If used carefully, however, it does make considerable sense to point out a few recurrent psychological features – among involuntary and territorial (or ‘structural’) exiles. The key feature, which distinguishes the exile from the voluntary emigrant and the cosmopolitan, is the divided nature of the exilic mentality: the exile’s nostalgia, constant hope for return and sense of having been dislocated and estranged and of living outside, not only home but also adopted country. Hallward Dahlie rightly characterises the exile as a ‘displaced individual’ who ‘continues to be at odds with both the world he has rejected and the one he has moved into’ (Dahlie, 1998, p.93). Comparing the rebel and the exile, Raymond Williams writes that the:

exile is as absolute as the rebel in rejecting the way of life of his society, but instead of fighting it he goes away. Usually, he will remain an exile, unable to go back to the society he has rejected or that has rejected him, yet equally unable to form important relationships with the society to which he has gone (Williams, 2001, qtd in Wagner 105).

Williams’ distinction between rebel and exile is untenable – in Irish history, for example, there are many rebellious exiles – but his perception of the exilic mentality is quite to the point, namely, as Peter Wagner puts it, that:

there is something unrecoverable, once one leaves one’s place of origin. The social bond cannot be recreated in the same way in which it existed before; the same density of social relations and the density of meaning in the world around oneself can no longer be reached (Williams, 2001, 105).

In his new social context, the exile will thus invariably experience social otherness.

Exile has always been one of the means – rituals, practices and institutions – by which differences and boundaries between self and other have been policed and maintained (cp. Strange & Bashford, 2003). A sociology of exile would therefore have to draw on various theories of power as, for example, Frank Parkin’s theory of social enclosure, according to which property, ethnic origin, language or religion are used by hegemonic groups as part of a strategy by which they acquire privileges for themselves by preventing ‘outsiders’ from getting access to material, social and cultural resources.

Highly relevant would also be Said’s theory of the association of exile and nationalism. Said regarded nationalism as developing from ‘a condition of estrangement’ and the construction of a ‘home created by a community of language, culture, and customs’ and thus, a way of fending off exile (Said, 2000, 176-77). The reverse side to nationalism, he argued, is that in time nationalism becomes a system which defines insiders and outsiders with reference to the values of the collective habitus it has defined. Nationalism, then, ends up producing its own exiles: those who are banished to a territory of non-belonging, whether physically or mentally. Said also has an eye for the proclivity of the nationalist in exile to solve his own mental predicament by seeing himself as part of a prospective, restored nation:

Exiles are cut off from their roots, their land, their past. They generally do not have armies or states, although they are often in search of them. Exiles feel, therefore, an urgent need to see themselves as part of a triumphant ideology or a restored people. (Said, 2000, 177)

(Data items)
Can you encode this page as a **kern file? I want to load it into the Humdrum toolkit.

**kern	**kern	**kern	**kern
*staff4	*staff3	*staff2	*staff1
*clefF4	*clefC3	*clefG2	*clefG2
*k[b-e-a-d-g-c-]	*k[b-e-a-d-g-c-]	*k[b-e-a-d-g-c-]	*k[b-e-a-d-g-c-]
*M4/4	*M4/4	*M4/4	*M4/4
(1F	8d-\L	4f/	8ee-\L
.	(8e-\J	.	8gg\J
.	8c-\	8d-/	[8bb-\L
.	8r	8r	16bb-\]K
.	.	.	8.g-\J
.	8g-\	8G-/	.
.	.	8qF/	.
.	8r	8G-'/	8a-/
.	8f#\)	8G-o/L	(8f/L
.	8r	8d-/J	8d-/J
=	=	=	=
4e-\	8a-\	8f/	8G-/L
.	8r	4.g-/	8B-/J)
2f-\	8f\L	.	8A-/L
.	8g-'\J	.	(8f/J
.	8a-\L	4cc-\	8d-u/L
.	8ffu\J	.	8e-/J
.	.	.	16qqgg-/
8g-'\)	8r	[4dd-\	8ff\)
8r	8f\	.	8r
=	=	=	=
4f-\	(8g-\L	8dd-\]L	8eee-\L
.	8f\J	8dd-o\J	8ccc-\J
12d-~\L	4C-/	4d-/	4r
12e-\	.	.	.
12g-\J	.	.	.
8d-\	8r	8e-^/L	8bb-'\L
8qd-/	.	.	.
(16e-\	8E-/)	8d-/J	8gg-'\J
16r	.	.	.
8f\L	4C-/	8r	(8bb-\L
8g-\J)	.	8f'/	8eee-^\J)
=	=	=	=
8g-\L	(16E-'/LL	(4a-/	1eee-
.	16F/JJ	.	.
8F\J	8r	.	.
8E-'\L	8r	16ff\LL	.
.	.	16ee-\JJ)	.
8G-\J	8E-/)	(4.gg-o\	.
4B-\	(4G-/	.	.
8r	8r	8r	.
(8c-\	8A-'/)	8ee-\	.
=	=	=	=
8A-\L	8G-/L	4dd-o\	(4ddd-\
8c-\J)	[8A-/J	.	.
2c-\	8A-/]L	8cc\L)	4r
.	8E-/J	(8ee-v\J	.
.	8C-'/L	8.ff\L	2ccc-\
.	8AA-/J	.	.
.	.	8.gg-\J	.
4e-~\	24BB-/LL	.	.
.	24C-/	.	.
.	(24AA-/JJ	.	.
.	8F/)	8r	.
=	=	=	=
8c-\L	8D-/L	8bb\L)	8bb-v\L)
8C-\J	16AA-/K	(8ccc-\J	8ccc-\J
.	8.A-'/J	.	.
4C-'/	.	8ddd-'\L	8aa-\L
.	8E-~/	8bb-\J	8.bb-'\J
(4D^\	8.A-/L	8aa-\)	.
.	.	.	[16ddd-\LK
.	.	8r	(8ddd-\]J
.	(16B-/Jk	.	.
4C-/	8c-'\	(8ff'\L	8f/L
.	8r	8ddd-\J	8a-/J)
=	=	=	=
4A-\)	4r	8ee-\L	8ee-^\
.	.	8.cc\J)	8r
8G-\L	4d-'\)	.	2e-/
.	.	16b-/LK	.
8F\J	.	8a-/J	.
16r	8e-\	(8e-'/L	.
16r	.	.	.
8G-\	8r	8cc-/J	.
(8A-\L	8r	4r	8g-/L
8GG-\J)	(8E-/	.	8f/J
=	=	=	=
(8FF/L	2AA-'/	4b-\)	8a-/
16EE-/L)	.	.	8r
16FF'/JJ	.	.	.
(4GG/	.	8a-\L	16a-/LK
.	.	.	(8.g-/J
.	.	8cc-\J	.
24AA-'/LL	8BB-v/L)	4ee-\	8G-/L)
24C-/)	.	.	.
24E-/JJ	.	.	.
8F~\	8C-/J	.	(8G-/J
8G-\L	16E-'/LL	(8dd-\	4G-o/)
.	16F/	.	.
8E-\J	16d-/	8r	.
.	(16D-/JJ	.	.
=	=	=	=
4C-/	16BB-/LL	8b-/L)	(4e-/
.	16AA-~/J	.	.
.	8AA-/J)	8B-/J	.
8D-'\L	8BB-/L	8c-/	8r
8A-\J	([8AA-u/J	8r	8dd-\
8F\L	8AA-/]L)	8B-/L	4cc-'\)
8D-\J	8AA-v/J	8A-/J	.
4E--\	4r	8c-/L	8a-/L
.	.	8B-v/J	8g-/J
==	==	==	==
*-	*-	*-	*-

> **Instructions**:
a) Return each line of the listing that contains the string "kern".
b) Pick up the passage on exile where it ends and continue writing it.

> **Per-task outputs**:
a)
Can you encode this page as a **kern file? I want to load it into the Humdrum toolkit.
**kern	**kern	**kern	**kern

b)
Whereas such ‘defensive nationalism’ among exiles may lead to unattractive forms of ethnic self-assertion, exile nationalism also plays a positive role in ‘reconstitutive projects’, in other words in the construction of national history, the revival of endangered languages and the founding of national institutions such as universities and libraries (Said, 2000, 184). Exile has long been studied as a theme in modern literature, and such studies may greatly contribute to an understanding of the bilateral character of the exilic experience.

In the first systematic investigation of the theme of exile in modern literature, Writers in Exile: The Identity of Home in Modern Literature, Andrew Gurr sets out from the assumption that ‘[d]eracination, exile and alienation in varying forms are the conditions of existence for the modern writer the world over’ – in other words the late eighteenth-century into the first half of the nineteenth-century – but that exile in this period became particularly associated with colonialism (Gurr, 1981, 14). Writers in structural exile have frequently responded to their situation of voluntary or involuntary severance by writing books that express their search for identity through ‘self-discovery and self-realisation’, a search which may be summed up metaphorically as a ‘quest for home’ (Gurr, 1981, 14). The homelessness of the exiled writer, however, has often been an enabling factor. The writer felt an urge to recreate his own identity by writing about the ‘home’/homeland/colony he fled.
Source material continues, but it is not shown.